▶ Provided entries:
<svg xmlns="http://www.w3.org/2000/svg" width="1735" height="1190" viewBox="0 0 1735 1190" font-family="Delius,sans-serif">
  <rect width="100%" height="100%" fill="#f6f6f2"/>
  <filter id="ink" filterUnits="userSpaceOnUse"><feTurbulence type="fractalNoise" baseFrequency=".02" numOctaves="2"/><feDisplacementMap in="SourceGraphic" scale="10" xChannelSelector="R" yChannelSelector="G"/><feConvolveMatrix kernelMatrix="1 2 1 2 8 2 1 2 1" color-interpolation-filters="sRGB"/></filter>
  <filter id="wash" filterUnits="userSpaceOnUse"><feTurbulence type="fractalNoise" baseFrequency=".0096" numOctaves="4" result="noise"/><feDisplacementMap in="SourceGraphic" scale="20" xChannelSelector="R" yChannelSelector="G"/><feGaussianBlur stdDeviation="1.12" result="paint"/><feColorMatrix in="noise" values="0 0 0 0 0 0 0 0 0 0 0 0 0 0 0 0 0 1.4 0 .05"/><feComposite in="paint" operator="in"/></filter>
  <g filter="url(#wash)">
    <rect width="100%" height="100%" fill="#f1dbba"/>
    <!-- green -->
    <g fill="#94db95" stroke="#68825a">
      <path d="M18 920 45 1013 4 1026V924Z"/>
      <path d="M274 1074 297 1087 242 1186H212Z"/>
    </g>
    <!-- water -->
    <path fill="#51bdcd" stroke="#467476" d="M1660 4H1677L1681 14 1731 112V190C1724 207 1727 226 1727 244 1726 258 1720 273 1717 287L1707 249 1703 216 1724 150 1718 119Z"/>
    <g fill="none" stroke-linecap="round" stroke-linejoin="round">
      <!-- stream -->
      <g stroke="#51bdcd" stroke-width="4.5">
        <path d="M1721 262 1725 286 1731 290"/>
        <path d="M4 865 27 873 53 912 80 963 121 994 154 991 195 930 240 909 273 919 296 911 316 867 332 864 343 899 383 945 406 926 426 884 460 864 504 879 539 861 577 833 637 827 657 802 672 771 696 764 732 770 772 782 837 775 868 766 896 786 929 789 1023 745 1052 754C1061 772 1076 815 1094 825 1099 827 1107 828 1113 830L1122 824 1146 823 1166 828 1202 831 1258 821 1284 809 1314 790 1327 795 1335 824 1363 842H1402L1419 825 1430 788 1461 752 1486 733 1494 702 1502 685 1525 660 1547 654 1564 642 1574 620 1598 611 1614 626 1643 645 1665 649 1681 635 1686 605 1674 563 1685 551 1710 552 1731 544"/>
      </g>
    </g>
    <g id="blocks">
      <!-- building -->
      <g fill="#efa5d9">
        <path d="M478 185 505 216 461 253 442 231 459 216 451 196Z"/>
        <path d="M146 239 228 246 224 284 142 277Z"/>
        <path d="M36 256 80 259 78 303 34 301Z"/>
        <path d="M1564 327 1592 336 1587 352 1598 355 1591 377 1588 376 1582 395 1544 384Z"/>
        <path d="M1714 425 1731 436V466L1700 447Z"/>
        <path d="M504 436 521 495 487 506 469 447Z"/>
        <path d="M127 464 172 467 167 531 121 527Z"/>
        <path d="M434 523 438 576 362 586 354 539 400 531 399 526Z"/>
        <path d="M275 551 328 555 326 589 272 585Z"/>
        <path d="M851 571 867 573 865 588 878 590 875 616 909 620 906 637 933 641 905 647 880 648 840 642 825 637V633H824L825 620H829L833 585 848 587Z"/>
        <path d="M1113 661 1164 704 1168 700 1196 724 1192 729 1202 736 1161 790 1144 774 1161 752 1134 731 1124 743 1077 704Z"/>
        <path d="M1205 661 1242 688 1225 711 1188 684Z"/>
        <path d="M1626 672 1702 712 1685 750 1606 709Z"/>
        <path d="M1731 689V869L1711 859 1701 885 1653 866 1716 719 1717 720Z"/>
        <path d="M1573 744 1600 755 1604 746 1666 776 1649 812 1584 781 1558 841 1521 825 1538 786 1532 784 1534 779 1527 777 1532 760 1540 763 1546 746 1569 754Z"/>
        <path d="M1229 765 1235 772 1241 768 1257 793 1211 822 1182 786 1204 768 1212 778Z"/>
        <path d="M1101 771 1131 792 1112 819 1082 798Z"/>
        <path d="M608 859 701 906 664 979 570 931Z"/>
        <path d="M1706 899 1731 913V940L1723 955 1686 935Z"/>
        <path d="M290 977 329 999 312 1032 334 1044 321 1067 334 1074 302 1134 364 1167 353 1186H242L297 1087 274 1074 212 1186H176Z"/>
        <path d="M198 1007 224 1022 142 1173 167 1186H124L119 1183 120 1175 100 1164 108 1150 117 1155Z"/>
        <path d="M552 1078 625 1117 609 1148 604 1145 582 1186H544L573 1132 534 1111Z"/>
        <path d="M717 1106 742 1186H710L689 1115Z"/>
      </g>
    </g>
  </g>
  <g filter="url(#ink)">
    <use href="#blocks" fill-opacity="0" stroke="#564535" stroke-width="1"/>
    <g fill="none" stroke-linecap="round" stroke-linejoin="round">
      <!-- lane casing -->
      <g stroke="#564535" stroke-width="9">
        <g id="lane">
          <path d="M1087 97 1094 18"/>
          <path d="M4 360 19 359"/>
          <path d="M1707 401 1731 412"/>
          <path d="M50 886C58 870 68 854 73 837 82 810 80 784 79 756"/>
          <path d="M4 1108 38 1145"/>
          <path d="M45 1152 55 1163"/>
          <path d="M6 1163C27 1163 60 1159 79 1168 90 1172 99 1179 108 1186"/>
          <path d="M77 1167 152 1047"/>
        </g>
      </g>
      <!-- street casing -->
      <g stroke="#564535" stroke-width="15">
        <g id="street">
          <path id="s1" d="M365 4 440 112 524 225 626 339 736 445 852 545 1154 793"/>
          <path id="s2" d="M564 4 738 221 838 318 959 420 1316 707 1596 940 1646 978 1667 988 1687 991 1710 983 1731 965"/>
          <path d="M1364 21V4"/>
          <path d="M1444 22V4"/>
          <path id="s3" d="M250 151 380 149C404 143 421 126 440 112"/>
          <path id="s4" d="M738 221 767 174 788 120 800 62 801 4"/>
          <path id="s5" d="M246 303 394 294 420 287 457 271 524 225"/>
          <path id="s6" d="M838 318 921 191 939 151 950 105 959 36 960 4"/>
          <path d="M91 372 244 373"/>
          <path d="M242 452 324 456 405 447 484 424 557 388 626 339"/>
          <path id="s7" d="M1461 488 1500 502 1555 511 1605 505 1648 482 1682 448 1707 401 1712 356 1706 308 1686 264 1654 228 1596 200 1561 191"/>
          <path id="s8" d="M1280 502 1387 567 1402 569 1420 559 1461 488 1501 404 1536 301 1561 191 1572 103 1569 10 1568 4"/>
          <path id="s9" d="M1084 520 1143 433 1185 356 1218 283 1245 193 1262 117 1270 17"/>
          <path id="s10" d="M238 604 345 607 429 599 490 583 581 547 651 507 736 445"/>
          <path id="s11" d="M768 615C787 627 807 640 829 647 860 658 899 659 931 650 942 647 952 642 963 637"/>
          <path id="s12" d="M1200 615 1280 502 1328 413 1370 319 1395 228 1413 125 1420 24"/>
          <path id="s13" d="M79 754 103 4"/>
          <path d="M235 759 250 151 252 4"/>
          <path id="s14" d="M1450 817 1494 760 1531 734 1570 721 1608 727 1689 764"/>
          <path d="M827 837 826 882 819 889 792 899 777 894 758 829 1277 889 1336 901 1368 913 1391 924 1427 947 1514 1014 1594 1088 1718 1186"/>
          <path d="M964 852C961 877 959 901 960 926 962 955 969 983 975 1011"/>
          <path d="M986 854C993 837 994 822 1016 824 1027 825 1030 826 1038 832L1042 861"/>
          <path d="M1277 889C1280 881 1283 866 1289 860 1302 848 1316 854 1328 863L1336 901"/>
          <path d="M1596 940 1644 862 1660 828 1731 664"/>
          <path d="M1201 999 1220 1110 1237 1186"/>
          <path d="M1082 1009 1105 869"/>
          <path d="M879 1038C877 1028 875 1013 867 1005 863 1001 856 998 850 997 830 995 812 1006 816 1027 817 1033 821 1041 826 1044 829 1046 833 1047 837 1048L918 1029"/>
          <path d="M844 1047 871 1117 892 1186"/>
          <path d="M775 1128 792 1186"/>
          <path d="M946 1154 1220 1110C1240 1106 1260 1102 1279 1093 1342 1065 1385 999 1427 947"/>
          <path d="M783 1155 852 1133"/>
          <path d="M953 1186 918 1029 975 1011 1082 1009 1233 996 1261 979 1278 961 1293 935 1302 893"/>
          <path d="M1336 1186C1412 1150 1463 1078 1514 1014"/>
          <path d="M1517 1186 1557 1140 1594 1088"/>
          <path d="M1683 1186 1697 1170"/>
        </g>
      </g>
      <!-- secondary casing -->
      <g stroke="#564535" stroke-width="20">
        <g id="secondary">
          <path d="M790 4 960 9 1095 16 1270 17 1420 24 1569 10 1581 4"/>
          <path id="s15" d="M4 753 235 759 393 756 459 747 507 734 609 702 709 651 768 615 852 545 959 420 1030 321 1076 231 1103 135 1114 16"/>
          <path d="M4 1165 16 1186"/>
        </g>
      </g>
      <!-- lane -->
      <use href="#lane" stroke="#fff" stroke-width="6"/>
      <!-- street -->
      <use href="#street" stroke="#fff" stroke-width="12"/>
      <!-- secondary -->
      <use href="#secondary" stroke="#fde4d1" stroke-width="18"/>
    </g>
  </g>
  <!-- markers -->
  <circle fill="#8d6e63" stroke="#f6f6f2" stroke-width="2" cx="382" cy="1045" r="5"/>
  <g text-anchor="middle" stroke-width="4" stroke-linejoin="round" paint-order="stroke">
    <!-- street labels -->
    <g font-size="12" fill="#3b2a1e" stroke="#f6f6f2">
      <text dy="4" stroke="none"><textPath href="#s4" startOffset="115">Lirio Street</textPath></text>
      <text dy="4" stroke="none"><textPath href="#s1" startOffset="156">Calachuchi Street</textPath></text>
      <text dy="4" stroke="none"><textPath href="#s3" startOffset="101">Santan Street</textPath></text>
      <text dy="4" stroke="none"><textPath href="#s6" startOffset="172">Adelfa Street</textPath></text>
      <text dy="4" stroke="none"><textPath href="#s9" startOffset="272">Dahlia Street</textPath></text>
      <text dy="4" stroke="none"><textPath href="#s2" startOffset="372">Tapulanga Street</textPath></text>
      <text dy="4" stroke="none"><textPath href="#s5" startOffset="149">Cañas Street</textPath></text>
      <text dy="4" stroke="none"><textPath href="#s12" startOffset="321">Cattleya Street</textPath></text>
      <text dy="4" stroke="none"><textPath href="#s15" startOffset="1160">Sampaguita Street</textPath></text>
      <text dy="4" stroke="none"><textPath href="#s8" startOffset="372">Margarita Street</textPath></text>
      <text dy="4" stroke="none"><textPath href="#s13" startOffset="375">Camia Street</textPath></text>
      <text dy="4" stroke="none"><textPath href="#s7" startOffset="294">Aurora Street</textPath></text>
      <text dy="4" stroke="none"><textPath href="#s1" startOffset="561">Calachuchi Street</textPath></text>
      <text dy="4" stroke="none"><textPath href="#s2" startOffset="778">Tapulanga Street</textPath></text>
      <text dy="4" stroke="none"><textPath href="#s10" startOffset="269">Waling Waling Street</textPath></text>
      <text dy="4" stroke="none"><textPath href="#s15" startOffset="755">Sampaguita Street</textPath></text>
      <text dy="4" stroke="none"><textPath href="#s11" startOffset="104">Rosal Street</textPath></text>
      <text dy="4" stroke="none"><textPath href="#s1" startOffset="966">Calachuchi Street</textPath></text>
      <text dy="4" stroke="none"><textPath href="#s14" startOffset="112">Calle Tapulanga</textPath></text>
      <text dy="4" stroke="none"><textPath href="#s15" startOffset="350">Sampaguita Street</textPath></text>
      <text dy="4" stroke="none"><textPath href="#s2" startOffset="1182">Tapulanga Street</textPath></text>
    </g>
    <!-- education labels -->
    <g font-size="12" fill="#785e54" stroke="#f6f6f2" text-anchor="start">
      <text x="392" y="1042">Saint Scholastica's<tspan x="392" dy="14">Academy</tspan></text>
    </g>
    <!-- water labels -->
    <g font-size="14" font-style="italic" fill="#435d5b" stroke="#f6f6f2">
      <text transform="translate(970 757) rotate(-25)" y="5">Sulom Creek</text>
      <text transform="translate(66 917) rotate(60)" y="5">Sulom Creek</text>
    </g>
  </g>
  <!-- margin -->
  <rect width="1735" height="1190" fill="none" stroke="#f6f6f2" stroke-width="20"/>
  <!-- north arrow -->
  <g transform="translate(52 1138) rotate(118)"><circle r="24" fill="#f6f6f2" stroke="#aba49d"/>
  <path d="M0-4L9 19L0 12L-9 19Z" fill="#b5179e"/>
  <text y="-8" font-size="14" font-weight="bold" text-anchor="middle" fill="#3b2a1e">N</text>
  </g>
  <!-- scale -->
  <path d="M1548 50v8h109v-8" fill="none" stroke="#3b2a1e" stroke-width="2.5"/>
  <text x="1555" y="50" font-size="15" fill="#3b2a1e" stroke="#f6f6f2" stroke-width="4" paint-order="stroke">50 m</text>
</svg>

▶ Exercise objective: For the data above, state how many lines contain "translate"; the number is the whole answer.

▶ Output for this task: 3